The School Breakfast Program, like the more familiar National School Lunch Program, provides subsidized meals to school children. Researchers have found that eating a nutritional breakfast at school improves students’ academic performance, reduces disciplinary problems, and increases the likelihood that students eat a healthful meal.
Unfortunately, when it comes to reaching children from low-income households with this program Iowa has long ranked near the bottom of states. On an average day in October 2013, Iowa served approximately 40 free and reduced-price breakfasts for every 100 free and reduced-price lunches. Based on a similar score, the Food Research and Action Center, a national nonprofit organization that studies hunger in the United States and advocates for nutrition and anti-hunger policies, ranks Iowa’s School Breakfast Program coverage as 47th out of 50 states and DC.
Assuming October to be representative of the school year, our state’s poor performance means that thousands of low-income children in Iowa are failing to access this important program. What might explain this? And should we be concerned?
Of course, some families and children may not choose to participate in the program. But long bus-rides, increases in the number of school children in poverty, and the demonstrated benefits of the program means we should think through making the program as accessible as possible.

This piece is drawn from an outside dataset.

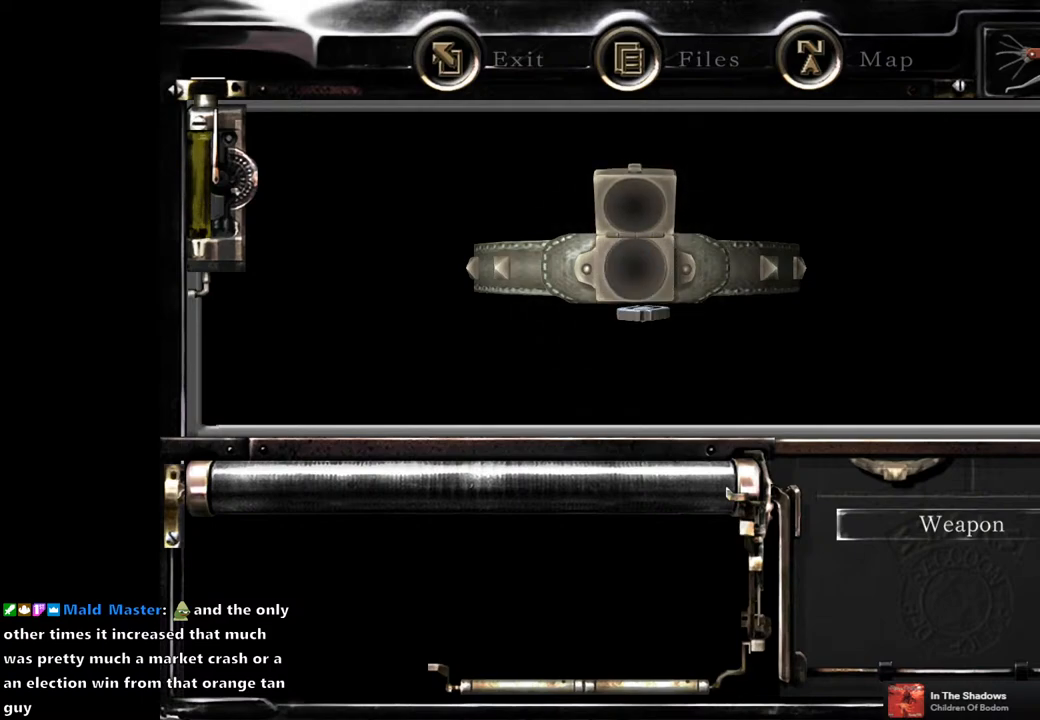
{"buttons": [], "left_stick": "center", "right_stick": "center", "events": [[17, "CROSS", "up"], [133, "CROSS", "down"], [250, "CROSS", "up"], [367, "CROSS", "down"], [450, "CROSS", "up"]]}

The figure below includes two histograms showing the increasing number of school sites (that is, elementary, middle school, and secondary schools) with larger percentages of children eligible for free and reduced-price meals. According to Census data, the percentage of Iowa school children from households at or below the poverty line rose by approximately 2.5 points during this period. Of course, as the state grows the absolute number of children in poverty grows as well (unless the rate were to fall). In the end, the rate increase and the growth in population means approximately 20,000 more students from families in poverty attend Iowa schools compared to just a decade ago.